Hildegard Von Bingen Hortus Deliciarum

Remarkable unaccompanied singing on a beautiful disc of 12th-century sacred music

Record and Artist Details

Composer or Director: Abbess Hildegard of Bingen

Genre:

Vocal

Label: Opus 111

Media Format: CD or Download

Media Runtime: 67

Mastering:

Stereo
DDD

Catalogue Number: OP30390

Tracks:

Composition Artist Credit
Cum vox sanguinis Abbess Hildegard of Bingen, Composer
Abbess Hildegard of Bingen, Composer
Brigitte Lesne, Conductor
Discantus
Favus distillans Abbess Hildegard of Bingen, Composer
Abbess Hildegard of Bingen, Composer
Brigitte Lesne, Conductor
Discantus
O rubor sanguinis Abbess Hildegard of Bingen, Composer
Abbess Hildegard of Bingen, Composer
Brigitte Lesne, Conductor
Discantus
‘Hortus deliciarum’ is truly a garden of delights, a recital of mainly 12th-century pieces, planned by Marie-Noël Colette and Brigitte Lesne and performed unaccompanied by Discantus. Some of the pieces come from a transcription made in 1818 of Herrad of Landsberg’s wonderful manuscript of that name, sadly destroyed in 1870. Others come from various manuscript sources, including Hildegard von Bingen’s Symphonia Harmoniœ cœlestium revelationum.

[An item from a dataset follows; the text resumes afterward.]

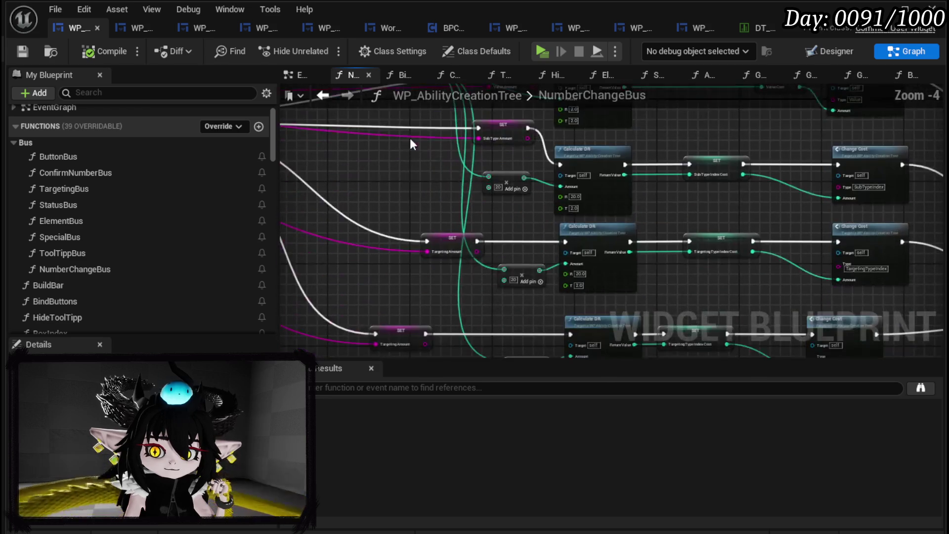
scroll(440, 277, "up", 3)
scroll(473, 177, "down", 4)
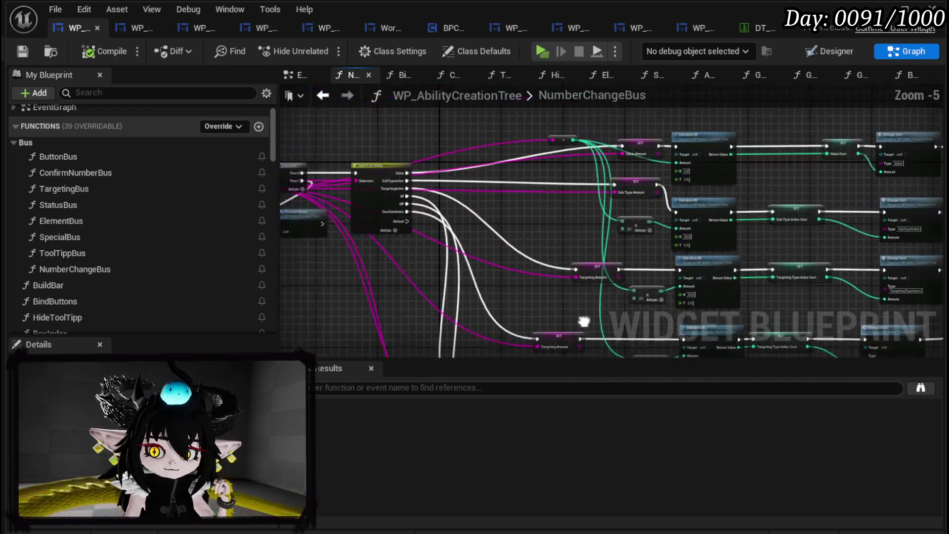
scroll(399, 168, "up", 3)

The programme revolves chiefly around the Christmas season, with Mary the Mother of Jesus as the central figure. It begins with five stanzas from Sedulius’s wonderful alphabetical poem, A solis ortus cardine, starting at the letter E, ‘Enixa est puerperal’. We hear a few examples of traditional chants, including pieces of the Proper: the gradual Dilexisti, from the Common of Virgins, and the Offertory Offerentur regi virgines in a particularly beautiful and highly ornamental version. The singers have their own way of interpreting the rhythm of the early notation, and the overall impression of constant flow which they achieve is impressive. Other pieces include several troped items from the Ordinary.

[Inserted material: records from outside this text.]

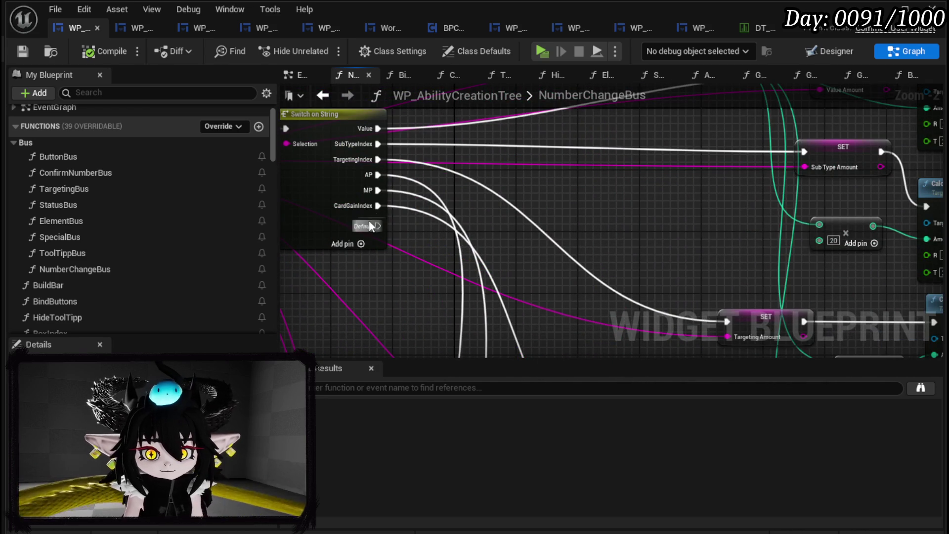
scroll(461, 298, "down", 2)
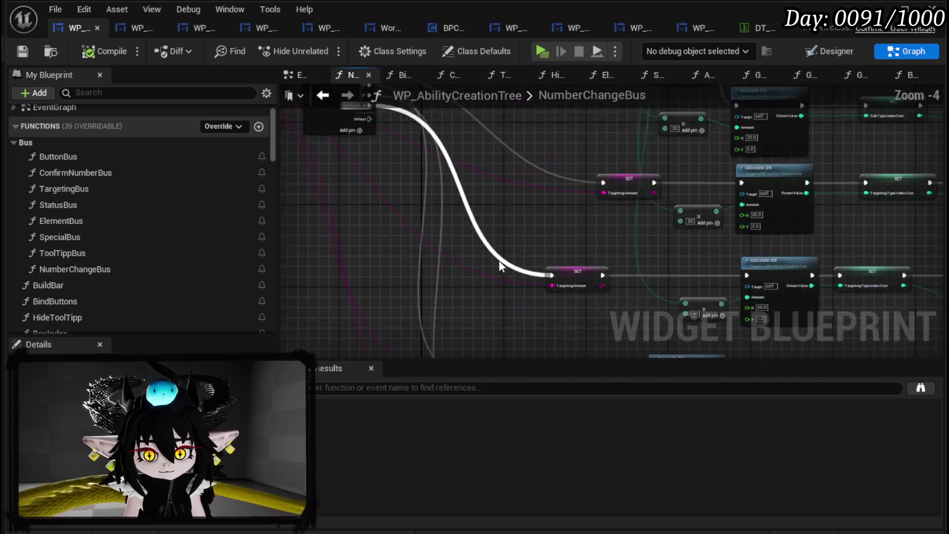
scroll(455, 211, "up", 3)
scroll(161, 210, "down", 10)
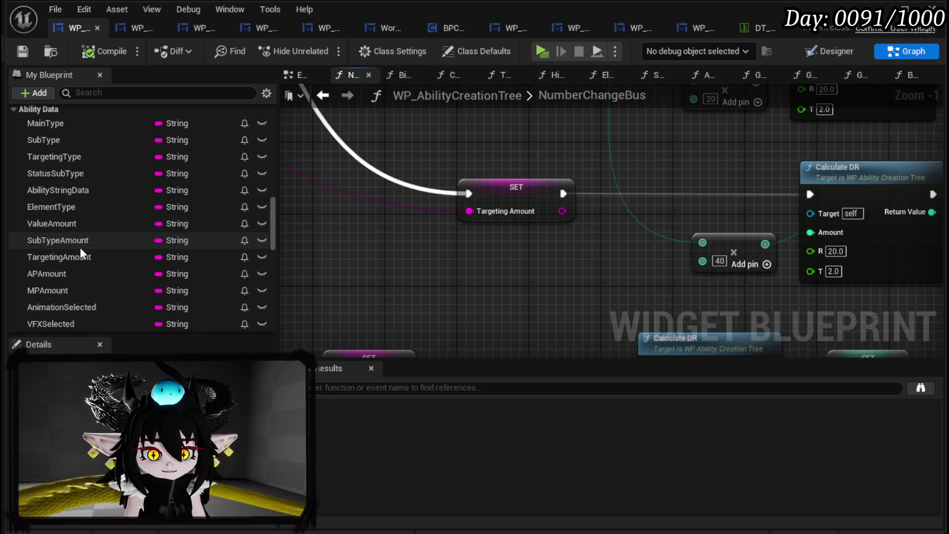
left_click_drag(73, 241, 365, 241)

The unison singing is quite remarkable for its clarity and smoothness. The singers have discovered, too, how to manage repercussions, subtly but entirely convincingly. The ordering of the recital, with its frequent use of First Mode pieces juxtaposed, and its judicious groupings, is successful and never monotonous. The listener is left with a good sense of how sacred music was developing in the 12th century by leaps and bounds in so many directions, even to the extent of cantillated readings being occasionally sung in three parts.